## WHAT TO DO
Every line of the following records that includes "Open" should be copied.

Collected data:
= = = = = = =

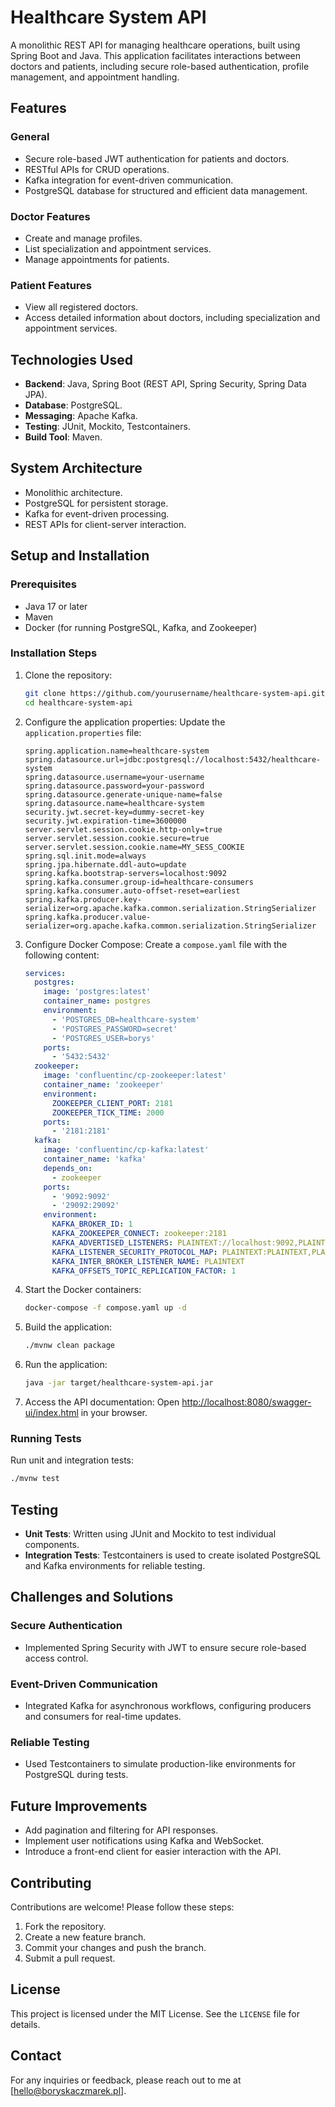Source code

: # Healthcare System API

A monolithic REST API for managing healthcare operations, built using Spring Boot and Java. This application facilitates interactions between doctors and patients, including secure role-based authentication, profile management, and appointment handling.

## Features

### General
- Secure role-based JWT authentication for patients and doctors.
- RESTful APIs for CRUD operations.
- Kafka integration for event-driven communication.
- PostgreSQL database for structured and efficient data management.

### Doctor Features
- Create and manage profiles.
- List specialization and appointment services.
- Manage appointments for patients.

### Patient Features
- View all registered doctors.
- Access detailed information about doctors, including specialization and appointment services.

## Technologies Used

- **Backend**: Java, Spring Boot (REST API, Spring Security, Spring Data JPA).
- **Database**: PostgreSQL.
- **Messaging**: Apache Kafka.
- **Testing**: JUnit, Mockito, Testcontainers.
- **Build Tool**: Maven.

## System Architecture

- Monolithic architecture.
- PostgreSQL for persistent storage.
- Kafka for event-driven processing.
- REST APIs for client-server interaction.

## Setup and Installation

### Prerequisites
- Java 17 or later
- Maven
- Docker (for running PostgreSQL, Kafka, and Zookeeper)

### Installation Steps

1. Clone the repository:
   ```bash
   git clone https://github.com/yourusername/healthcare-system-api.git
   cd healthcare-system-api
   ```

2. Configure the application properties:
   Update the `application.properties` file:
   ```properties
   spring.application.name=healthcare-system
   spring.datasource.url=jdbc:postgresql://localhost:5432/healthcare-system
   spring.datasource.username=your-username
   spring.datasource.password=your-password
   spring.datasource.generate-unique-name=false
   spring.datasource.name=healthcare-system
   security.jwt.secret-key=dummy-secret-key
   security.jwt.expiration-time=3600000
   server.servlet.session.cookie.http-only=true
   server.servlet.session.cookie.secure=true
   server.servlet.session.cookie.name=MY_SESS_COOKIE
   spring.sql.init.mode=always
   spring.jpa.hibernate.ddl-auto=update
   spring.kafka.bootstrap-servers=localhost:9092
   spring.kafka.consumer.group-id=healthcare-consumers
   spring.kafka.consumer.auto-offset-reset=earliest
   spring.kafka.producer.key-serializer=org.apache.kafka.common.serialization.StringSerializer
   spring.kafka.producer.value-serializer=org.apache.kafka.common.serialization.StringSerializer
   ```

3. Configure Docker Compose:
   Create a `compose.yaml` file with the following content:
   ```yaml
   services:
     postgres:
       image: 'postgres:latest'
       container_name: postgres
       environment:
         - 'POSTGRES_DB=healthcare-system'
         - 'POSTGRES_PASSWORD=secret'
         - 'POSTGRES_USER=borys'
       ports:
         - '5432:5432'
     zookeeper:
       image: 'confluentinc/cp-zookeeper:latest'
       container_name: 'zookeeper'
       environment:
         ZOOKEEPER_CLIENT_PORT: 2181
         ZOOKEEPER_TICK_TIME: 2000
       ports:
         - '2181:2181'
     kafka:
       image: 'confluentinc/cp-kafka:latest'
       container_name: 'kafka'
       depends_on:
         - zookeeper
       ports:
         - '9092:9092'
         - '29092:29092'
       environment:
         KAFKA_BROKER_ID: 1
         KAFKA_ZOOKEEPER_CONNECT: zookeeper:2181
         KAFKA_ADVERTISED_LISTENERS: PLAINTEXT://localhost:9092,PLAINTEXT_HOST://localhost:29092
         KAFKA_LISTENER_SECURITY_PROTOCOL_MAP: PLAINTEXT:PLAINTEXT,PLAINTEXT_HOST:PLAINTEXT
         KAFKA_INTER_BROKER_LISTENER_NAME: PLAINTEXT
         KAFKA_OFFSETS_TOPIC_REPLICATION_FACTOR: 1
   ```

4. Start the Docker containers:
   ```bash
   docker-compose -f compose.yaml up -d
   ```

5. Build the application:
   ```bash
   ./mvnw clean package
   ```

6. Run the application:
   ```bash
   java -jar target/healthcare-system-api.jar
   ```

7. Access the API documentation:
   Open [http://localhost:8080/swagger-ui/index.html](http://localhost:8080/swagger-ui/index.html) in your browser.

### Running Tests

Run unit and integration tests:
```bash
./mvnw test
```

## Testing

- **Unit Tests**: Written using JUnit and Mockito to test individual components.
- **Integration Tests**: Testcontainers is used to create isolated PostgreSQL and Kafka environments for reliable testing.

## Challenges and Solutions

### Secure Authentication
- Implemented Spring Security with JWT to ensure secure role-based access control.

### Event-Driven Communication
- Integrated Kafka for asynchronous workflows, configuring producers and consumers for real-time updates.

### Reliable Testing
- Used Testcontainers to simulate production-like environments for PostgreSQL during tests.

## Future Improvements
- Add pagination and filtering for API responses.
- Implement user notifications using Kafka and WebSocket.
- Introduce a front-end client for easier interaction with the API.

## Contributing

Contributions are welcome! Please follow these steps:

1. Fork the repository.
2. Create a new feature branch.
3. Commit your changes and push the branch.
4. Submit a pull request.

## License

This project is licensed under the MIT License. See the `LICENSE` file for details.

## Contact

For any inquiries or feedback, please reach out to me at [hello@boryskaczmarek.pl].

= = = = = = =

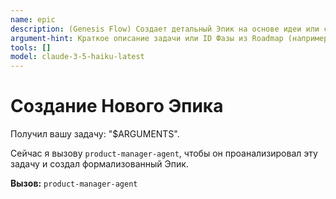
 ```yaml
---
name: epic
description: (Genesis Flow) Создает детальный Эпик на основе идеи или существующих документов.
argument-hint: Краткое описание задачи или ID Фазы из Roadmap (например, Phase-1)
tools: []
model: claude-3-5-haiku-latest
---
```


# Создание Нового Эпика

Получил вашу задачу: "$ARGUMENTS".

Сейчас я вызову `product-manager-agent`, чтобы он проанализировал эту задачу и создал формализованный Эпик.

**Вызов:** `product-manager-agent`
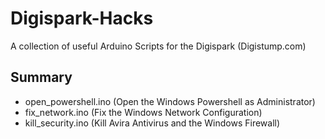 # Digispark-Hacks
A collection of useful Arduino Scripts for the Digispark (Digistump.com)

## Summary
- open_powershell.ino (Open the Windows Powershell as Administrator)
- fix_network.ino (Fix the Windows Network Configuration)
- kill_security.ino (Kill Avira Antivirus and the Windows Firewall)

= = = = = = =

## ANSWER BOX
   Open [http://localhost:8080/swagger-ui/index.html](http://localhost:8080/swagger-ui/index.html) in your browser.
- open_powershell.ino (Open the Windows Powershell as Administrator)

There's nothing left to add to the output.